Keringat dingin bercucuran di wajah Feara, poninya pun sampai berantakan tak karuan. Giginya telah bergemeletuk sejak pertarungan ini di mulai. Memang perbedaan jurusan ini sangat merugikan baginya.
“Lihat dirimu, apa kau ketakutan hingga hampir mengompol?” kata Elis berusaha menurunkan konsentrasi Feara.
“Lihat dirimu sendiri, bahkan keringatmu jauh lebih deras dari padaku,” kata Feara melakukan hal yang sama.
“Berisik! Hah, semakin lemah anjingnya, semakin kencang gong-gongannya!” kata Elis lagi, terpancing.
“Apa katamu!? Siapa yang kau sebut anjing dasar ***************************,” kata Feara ikut terpancing.
“Ap... kau! Cukup aku sangat marah,” kata Elis sambil mengokang senapannya. Bagi Feara, ia terlihat seperti anak kecil yang permennya direbut. Tanpa sadar Feara tersenyum-senyum. Merasa dibodohi, Elis melangkah mundur untuk memberikan dirinya jarak agar pedang Feara tidak menggapainya. Bersamaan Elis menembak, Feara pun menebaskan pedangnya keduanya terpental kebelakang. Bukan karena serangan dari lawannya, lebih karena lompatannya sendiri.
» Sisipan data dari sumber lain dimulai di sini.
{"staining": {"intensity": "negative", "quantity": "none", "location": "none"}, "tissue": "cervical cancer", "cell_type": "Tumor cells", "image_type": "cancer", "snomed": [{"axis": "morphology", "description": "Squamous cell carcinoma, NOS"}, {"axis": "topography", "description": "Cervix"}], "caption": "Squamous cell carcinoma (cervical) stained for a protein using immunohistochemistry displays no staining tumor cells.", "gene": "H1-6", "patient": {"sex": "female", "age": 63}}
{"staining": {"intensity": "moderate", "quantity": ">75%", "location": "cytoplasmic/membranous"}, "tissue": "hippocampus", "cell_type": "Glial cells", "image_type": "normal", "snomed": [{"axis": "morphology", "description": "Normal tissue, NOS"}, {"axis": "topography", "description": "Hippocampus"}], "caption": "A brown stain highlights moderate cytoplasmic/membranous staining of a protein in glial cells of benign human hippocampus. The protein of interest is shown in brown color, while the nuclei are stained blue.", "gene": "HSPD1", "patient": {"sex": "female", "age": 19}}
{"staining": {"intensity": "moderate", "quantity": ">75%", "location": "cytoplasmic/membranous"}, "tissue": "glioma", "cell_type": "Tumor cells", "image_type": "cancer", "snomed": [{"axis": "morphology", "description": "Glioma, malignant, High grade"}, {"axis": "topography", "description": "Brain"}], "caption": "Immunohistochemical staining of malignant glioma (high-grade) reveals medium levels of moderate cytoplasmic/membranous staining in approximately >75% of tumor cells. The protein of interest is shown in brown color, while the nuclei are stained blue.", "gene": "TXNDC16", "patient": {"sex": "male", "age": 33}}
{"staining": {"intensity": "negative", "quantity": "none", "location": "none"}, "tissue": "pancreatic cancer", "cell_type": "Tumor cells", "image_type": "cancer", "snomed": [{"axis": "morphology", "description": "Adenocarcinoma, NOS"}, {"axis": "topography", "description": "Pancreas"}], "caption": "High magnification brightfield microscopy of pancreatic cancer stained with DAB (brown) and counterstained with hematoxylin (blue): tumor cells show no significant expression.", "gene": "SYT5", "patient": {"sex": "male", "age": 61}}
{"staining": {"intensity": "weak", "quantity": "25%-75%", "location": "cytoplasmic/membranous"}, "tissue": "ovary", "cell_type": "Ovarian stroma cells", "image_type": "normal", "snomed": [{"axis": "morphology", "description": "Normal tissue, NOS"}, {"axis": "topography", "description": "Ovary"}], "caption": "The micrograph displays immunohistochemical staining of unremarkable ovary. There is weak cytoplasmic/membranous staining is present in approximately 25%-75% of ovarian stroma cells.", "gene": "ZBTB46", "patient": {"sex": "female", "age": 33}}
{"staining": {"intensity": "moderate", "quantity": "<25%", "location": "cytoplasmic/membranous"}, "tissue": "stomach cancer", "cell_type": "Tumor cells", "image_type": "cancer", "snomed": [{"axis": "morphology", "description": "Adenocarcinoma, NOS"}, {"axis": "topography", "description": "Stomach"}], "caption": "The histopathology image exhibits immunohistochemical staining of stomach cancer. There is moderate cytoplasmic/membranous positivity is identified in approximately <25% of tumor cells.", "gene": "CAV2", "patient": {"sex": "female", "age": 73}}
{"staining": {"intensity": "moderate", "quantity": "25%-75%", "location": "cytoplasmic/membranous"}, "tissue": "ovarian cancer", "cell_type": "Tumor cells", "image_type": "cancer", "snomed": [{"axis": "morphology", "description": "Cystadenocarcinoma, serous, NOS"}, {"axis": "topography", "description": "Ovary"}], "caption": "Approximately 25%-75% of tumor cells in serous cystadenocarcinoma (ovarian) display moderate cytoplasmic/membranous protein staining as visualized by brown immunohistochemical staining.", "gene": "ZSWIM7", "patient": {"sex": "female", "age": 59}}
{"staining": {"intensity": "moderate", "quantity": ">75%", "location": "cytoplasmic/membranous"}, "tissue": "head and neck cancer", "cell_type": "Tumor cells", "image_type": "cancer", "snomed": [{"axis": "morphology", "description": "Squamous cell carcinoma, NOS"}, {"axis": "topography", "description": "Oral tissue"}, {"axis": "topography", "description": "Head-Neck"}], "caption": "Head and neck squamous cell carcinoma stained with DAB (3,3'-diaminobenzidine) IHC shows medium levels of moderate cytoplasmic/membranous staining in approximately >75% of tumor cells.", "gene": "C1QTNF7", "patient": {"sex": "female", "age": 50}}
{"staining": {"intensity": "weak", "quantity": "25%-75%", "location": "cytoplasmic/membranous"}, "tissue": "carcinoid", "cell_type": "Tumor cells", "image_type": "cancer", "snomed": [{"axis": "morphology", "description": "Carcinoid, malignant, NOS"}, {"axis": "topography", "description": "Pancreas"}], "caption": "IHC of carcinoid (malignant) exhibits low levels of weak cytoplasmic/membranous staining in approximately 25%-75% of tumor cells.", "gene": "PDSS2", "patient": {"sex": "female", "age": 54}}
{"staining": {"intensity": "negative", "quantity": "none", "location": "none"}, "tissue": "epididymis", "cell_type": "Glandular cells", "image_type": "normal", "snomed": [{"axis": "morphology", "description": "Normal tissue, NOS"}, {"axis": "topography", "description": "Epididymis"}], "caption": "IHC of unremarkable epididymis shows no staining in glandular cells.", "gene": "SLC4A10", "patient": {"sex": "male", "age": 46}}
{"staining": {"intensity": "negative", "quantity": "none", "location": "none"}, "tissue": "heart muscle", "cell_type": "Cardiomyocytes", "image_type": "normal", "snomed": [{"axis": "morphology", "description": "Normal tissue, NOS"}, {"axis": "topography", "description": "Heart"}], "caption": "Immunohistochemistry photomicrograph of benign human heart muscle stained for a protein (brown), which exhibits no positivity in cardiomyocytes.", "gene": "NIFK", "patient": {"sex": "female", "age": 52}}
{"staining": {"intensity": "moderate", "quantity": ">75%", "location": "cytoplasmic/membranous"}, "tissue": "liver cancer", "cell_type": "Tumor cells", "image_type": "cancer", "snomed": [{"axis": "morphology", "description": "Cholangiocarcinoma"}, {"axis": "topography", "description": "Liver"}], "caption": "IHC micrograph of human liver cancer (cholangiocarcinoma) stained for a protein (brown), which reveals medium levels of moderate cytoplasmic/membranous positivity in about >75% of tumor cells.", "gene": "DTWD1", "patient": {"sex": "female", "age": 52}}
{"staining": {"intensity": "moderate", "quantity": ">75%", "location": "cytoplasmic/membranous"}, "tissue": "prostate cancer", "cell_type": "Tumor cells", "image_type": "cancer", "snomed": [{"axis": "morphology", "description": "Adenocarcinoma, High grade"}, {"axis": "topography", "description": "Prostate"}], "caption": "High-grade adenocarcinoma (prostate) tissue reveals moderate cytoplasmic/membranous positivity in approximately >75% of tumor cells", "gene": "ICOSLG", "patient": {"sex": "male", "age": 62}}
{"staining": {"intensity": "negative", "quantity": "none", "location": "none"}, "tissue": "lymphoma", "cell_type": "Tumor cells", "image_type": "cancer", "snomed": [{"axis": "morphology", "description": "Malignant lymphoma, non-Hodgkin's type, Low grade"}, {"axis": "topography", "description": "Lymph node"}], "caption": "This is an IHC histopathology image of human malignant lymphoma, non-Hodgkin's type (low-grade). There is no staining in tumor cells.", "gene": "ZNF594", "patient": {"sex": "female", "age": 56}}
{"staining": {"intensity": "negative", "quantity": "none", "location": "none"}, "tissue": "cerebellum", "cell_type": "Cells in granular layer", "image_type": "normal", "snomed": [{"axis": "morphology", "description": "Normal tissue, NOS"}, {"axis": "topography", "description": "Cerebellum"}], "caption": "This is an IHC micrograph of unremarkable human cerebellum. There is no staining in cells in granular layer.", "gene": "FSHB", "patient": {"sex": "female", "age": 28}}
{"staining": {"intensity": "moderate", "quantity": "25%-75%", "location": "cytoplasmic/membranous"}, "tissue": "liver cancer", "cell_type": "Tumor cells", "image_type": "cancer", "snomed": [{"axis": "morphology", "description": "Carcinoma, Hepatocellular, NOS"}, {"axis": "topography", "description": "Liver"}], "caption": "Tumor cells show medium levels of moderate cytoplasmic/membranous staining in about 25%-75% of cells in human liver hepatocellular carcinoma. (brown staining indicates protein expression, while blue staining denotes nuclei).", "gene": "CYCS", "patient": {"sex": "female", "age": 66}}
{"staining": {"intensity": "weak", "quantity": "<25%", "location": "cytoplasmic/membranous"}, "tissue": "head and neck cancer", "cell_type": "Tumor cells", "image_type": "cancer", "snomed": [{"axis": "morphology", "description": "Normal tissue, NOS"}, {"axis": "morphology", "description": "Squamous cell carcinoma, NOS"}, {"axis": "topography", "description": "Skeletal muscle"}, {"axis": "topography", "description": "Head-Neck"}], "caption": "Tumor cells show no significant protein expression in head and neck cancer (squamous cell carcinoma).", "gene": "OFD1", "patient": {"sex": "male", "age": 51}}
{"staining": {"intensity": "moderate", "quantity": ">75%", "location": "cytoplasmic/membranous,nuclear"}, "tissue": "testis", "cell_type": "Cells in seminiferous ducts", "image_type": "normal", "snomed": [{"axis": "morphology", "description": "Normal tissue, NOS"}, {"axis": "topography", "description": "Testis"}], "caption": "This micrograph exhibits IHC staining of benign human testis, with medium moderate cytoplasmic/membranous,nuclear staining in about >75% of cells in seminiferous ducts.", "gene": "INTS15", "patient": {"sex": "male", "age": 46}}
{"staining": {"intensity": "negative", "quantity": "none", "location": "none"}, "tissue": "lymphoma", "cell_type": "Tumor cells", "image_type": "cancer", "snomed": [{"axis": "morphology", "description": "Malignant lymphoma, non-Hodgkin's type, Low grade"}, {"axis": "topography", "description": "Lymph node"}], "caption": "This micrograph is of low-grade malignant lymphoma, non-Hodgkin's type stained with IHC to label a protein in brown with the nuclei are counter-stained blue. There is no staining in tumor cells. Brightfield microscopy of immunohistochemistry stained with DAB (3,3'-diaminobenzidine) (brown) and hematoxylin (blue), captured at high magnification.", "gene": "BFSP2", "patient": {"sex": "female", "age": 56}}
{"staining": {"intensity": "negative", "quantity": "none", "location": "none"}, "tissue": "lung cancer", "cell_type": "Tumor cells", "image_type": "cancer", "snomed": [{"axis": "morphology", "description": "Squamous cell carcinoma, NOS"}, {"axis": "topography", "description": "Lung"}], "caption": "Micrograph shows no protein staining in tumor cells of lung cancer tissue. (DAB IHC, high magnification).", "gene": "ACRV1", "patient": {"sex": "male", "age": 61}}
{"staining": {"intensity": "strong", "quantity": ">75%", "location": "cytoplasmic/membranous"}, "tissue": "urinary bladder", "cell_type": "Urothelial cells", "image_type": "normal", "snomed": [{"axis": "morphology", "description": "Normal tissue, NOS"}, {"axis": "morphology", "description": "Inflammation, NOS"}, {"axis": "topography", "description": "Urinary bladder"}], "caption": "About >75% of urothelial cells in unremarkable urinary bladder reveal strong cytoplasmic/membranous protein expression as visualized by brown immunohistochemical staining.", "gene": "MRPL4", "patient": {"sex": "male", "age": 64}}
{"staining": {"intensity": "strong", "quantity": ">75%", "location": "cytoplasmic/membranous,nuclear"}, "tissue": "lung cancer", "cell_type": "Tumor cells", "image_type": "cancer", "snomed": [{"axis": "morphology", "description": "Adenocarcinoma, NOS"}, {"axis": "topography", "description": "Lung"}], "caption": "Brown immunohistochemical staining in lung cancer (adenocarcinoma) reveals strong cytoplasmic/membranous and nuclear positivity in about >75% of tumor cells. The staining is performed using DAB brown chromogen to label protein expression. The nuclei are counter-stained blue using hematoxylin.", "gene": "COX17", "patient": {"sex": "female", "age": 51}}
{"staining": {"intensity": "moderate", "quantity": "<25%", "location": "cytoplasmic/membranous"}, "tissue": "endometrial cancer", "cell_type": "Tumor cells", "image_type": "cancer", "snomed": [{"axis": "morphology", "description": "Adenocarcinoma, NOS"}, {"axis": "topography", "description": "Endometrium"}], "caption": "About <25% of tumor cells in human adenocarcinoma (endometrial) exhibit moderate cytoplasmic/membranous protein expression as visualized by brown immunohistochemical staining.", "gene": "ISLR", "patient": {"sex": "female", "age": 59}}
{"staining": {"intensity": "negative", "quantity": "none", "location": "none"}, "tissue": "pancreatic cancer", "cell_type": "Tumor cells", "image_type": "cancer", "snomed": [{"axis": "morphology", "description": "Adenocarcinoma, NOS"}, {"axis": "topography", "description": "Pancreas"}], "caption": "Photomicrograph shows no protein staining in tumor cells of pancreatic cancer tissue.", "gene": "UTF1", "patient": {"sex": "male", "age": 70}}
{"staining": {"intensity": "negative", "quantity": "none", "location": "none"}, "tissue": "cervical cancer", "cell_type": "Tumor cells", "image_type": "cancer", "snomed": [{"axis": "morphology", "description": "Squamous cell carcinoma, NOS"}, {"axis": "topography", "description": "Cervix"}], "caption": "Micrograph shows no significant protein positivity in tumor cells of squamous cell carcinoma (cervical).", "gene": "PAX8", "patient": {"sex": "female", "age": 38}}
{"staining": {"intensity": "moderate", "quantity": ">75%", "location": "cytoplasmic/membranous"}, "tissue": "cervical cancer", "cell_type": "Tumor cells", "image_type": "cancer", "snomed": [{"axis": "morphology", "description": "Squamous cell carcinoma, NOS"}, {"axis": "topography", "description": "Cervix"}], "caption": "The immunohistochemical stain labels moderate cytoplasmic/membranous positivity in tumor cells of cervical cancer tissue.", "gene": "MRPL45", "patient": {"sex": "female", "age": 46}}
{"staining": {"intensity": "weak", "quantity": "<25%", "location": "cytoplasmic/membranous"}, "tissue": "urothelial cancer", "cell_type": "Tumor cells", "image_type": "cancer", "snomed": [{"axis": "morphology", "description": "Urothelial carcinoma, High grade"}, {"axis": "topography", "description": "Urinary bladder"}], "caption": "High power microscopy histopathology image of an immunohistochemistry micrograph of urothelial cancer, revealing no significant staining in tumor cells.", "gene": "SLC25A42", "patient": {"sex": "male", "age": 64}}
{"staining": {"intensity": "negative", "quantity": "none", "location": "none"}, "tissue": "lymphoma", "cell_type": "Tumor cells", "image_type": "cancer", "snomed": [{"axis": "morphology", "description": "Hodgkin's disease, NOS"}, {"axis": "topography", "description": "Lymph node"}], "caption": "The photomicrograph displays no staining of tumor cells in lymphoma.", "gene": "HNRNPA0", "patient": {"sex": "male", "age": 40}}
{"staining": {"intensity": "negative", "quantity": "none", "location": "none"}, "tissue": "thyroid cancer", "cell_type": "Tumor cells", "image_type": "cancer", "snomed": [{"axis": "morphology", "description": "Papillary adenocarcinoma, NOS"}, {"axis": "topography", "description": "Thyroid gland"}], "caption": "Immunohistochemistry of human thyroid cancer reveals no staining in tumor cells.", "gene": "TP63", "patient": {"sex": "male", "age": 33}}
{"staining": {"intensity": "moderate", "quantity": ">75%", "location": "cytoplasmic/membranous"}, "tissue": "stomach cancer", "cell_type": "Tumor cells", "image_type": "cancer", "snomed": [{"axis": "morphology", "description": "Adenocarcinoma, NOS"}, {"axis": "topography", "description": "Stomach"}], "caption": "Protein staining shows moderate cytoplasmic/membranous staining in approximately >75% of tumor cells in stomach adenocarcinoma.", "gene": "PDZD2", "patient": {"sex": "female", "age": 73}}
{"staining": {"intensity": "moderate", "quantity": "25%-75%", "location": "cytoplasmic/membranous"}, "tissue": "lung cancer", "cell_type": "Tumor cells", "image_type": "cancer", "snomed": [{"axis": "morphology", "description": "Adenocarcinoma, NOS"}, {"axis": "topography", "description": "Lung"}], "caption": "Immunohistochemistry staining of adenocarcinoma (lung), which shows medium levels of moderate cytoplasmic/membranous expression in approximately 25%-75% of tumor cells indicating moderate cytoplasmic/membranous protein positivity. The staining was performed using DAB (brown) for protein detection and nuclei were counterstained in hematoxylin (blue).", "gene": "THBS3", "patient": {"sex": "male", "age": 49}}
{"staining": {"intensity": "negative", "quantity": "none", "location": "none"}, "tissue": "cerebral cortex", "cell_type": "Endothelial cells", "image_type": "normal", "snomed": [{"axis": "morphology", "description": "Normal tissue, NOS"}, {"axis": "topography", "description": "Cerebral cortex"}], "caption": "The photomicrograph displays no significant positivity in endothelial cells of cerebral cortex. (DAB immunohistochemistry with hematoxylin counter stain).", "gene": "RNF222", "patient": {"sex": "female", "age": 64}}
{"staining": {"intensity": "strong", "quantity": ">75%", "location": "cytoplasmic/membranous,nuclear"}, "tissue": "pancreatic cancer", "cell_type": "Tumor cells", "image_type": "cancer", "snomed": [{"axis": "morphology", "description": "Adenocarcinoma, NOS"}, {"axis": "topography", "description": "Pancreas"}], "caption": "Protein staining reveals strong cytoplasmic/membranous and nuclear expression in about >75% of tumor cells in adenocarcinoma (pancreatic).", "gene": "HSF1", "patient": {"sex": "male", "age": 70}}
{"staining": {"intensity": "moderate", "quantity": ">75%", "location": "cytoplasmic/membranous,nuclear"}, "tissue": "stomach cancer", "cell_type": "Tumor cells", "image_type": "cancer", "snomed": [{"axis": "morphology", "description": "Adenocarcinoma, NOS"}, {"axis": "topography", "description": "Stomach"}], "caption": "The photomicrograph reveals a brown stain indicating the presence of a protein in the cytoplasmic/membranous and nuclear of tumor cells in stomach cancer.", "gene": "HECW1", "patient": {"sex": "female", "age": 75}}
Disatu sisi Feara terluka cukup dalam di bagian pinggangnya, disisi lain pedang Feara berhasil menggores sepanjang perut Elis yang bajunya menjadi compang-camping. Perlahan darah keluar dari luka keduanya. Keduanya pun segera berdiri melupakan rasa sakit dari luka yang baru saja ia terima dan langsung melompat menyerang satu sama lain. Saat itu tiba-tiba debu berterbangan di antara keduanya.
“Cukup!!!” sebuah suara yang berasal dari dalam debu tersebut menggema ke seluruh arena.